Bundeskanzlerin Angela Merkel und der nordrhein-westfälische CDU-Spitzenkandidat, Bundesumweltminister Norbert Röttgen, haben in der Pressekonferenz nach den CDU-Gremien von einer "bitteren und schmerzhaften Niederlage" gesprochen. Merkel betonte, dass man im Bundesvorstand neben einer Analyse des Wahlergebnisses auch den Blick auf die kommenden Aufgaben gerichtet habe.

Die CDU-Vorsitzende dankte Norbert Röttgen und allen Wahlkämpferinnen und Wahlkämpferinnen für ihren Einsatz, auch wenn das Ergebnis am Ende eines gewesen sei, das man sich so nicht vorgestellt habe. Mit Respekt habe sie den Rücktritt von Röttgen als Landesvorsitzender der CDU Nordrhein-Westfalen zur Kenntnis genommen. Merkel gratulierte der SPD und ihrer Spitzenkandidatin Hannelore Kraft, die großen Anteil am Erfolg ihrer Partei habe. Ebenso gratulierte Merkel der FDP und ihrem Spitzenkandidaten Christian Lindner.

Mit Blick auf die kommenden Aufgaben nannte Merkel die Europapolitik als ein zentrales Thema. Sie betonte in diesem Zusammenhang, dass es keinen Gegensatz zwischen solider Haushaltspolitik und Wachstum gebe. Man brauche Wachstum und werde dieses Thema auch auf den kommenden europäischen Gipfeln miteinander diskutieren. Man dürfe nicht vergessen, dass Griechenland und andere Länder durch ihre hohe Verschuldung in die Krise geraten seien. Daher brauche man nachhaltiges Wachstum.

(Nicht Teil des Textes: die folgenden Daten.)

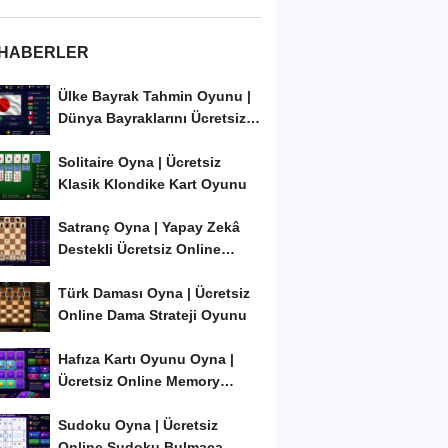
 HABERLER
Ülke Bayrak Tahmin Oyunu |
Dünya Bayraklarını Ücretsiz
Öğren ve...
Solitaire Oyna | Ücretsiz
Klasik Klondike Kart Oyunu
Satranç Oyna | Yapay Zekâ
Destekli Ücretsiz Online
Satranç Oyunu
Türk Daması Oyna | Ücretsiz
Online Dama Strateji Oyunu
Hafıza Kartı Oyunu Oyna |
Ücretsiz Online Memory
Match Oyunu
Sudoku Oyna | Ücretsiz
Online Sudoku Bulmaca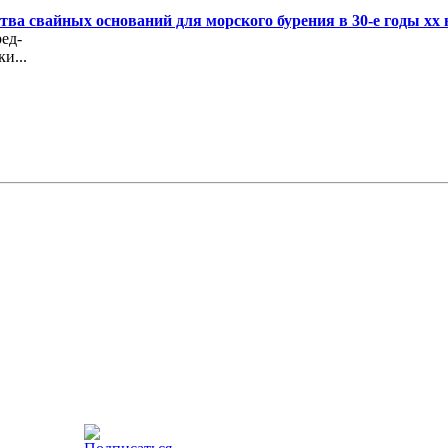
ва свайных оснований для морского бурения в 30-е годы хх 
ед-
и...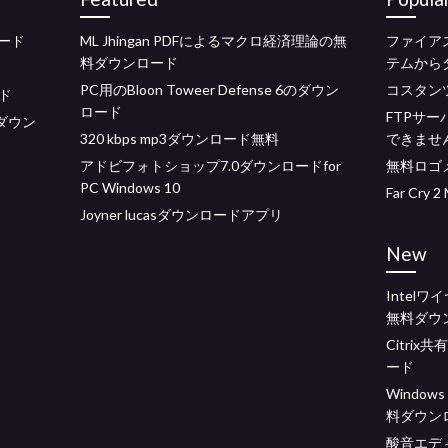
ロード
ML Jhingan PDFによるマクロ経済理論の無
ファイア
料ダウンロード
テムから
PC用のBloon Toweer Defense 6のダウン
コスタン
ド
ロード
FTPサ
をダウン
320 kbps mp3ダウンロード無料
できませ
アドビフォトショップ7.0ダウンロードfor
無料ロゴ
PC Windows 10
Far Cr
Joyner lucasダウンロードアプリ
New
Intel
無料ダウ
Citri
ード
Windo
料ダウン
酸音エデ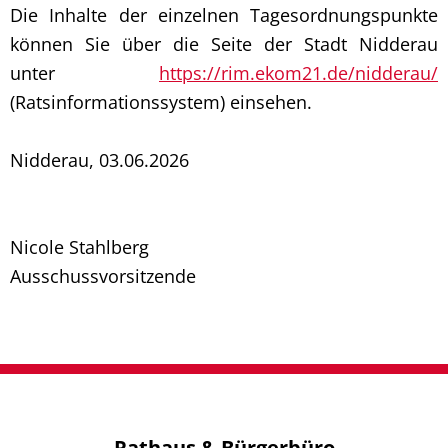
Die Inhalte der einzelnen Tagesordnungspunkte
können Sie über die Seite der Stadt Nidderau
unter
https://rim.ekom21.de/nidderau/
(Ratsinformationssystem) einsehen.
Nidderau, 03.06.2026
Nicole Stahlberg
Ausschussvorsitzende
Rathaus & Bürgerbüro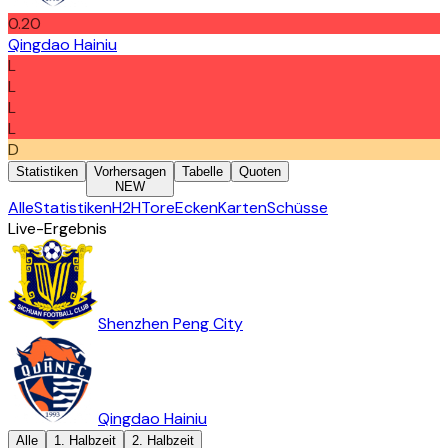
0.20
Qingdao Hainiu
L
L
L
L
D
Statistiken
Vorhersagen
Tabelle
Quoten
NEW
Alle
Statistiken
H2H
Tore
Ecken
Karten
Schüsse
Live-Ergebnis
Shenzhen Peng City
Qingdao Hainiu
Alle
1. Halbzeit
2. Halbzeit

Auch das Betreuungsgeld, der Ausbau von Kita-Plätzen und die Energiewende seien wichtige Themen der nächsten Monate. Um die Energiewende erfolgreich zu gewährleisten, sei eine "Kontinuität der Aufgabenerfüllung notwendig", so Merkel. Jeder habe seine Aufgabe, um die Energiewende zu einem Erfolg werden zu lassen. Neben dem Bund seien auch die Länder in der Pflicht. Bund und Länder müssten noch enger zusammenarbeiten.

Röttgen nannte die Niederlage "flächendeckend und klar". Es sei auch seine "persönliche Niederlage", aus der er die Konsequenzen gezogen habe und für die er sich weiter verantwortlich fühle. Die CDU Nordrhein-Westfalen habe es nicht geschafft, eine Wechselstimmung zu erzeugen. "Wir sind gegen die SPD weder inhaltlich noch mit der Person des Spitzenkandidaten durchgedrungen", so Röttgen.

Der Bundesumweltminister betonte, dass man im Landesverband eine offene Diskussion über die weitere Zukunft führe. Die CDU Nordrhein-Westfalen habe schon am Vorabend trotz der Bitterkeit der Ergebnisse einen sehr guten Gemeinschaftssinn gezeigt. "Wir stehen zusammen", so Röttgen. Neben der Wahlanalyse wolle man auch nach vorne schauen. Die CDU werde ihre Arbeit als Opposition in Nordrhein-Westfalen konstruktiv annehmen.